What was it I wrote in the hopeful, dewy-eyed early days of January? That chanting, copying and pasting, and acting confident would yield me lots of writing, O Me of Nonexistent Writer’s Block?
|Image found here|
That day, I defined writer’s block as “out of ideas.” Stalled. Ennui and paralysis. Of course that never happens to me, the hummingbird, with only two speeds–fast, and asleep.
Um, writer’s block can also be defined as highly-distracted, unfocused, Net-surfing behavior. That’d be a stalled writer right there.
The last few weeks I’ll find myself writing a sentence and stopping, then wandering somewhere else. I’ll have a short story open, my new dystopian YA novel open, and a blog post started. My email pings, and there I am.
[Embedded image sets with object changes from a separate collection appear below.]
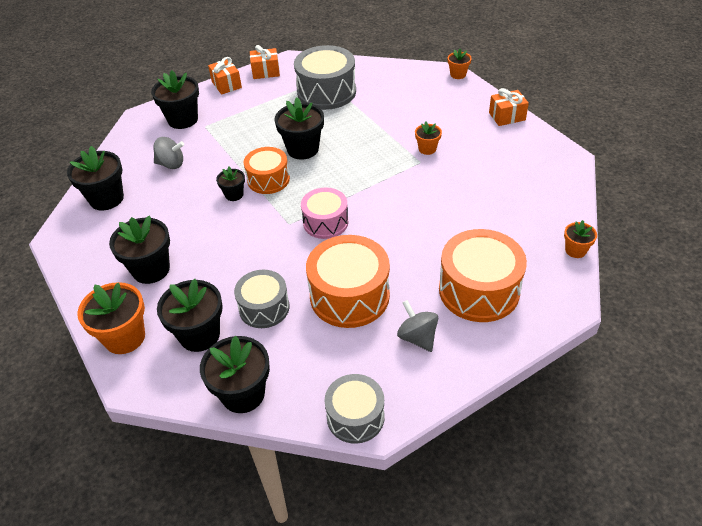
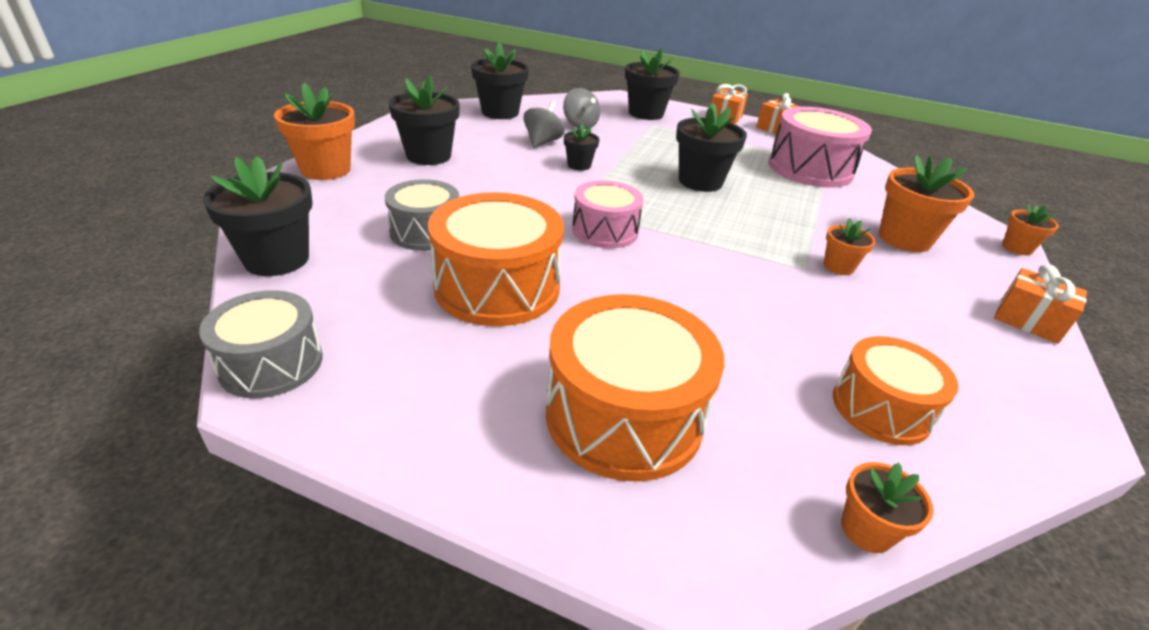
camera: 50 degrees right, 10 degrees down
black flower pot [157,279,223,352] -> none
orange drum [244,147,290,194] -> orange drum moved to [833,336,958,445]
grey drum [294,45,356,110] -> pink drum [768,107,872,187]
grey spinning top [397,300,438,352] -> grey spinning top moved to [523,101,565,148]
none -> orange flower pot [879,155,974,252]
Full attention on anything but my priority writing for a good minute, and then I flit away.
Here’s the 4th strategy for New Year’s success, and it worked yesterday: set the kitchen timer for a half-hour or 45 minutes, and stay in the writing chair till it buzzes. If I’m tempted to close the page or navigate away, I say to myself, “Really? You can’t hang with this story for 30 minutes? Really?”
I slap my own hand and get back to work.
If you aren’t sure what fuels your writer’s block (distractedness, laziness, fear, self-hatred, paralysis, low self-esteem), cling to this: you’re probably stronger than you think. There have been some tough and ugly things you’ve done in your life. You’ve hung on and later said, “How’d I ever do that?” In other words, you might just have some grit.
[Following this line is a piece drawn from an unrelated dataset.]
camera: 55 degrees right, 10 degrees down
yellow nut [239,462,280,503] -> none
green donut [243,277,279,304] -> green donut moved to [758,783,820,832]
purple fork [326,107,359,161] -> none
As Todd Leopold of CNN writes in “The Success of Failure…,” “…being creative doesn’t require being Mozart. Stubbornness and practicality play a role, too. Studies of grade school and college students indicated they owed their academic success to such characteristics as curiosity, self-control, and what psychology professor Angela Duckworth termed ‘grit’–even if they were of average intelligence.”
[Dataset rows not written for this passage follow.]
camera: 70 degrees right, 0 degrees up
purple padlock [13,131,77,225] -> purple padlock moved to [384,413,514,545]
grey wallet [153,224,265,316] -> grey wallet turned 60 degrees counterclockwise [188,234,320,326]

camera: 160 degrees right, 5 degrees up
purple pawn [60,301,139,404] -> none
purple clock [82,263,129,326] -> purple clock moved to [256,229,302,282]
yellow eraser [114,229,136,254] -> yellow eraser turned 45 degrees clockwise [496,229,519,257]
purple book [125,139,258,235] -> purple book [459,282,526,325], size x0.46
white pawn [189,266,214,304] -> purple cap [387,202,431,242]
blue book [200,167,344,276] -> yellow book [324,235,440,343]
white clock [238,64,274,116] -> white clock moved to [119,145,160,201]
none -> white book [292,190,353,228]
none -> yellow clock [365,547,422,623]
And I bet you have a kitchen timer.
So if the simple strategy can be symbolized by a timer–that helpful device telling us when buns in the oven are done–it can be explicated thematically as a Ulysses’s pact: a decision made of our own free will that we demand others hold us to. In this case, us lonely writers must be both Ulysses and his sailors, but if that’s just too hard, don’t forget there’s that app Freedom that turns off your Internet or social networking access.
I mean, it’s great hummingbirds can fly 34 mph. It’s cool they can visit over 100 flowers a day or their hearts hit 1260 beats per minute; talk about racking up the numbers. But they also fly backwards.
Set that timer, Lyn. Set that timer.
This post is dedicated to the best mother ever who just sent her short story off to magazines. I’m proud of you, Mother!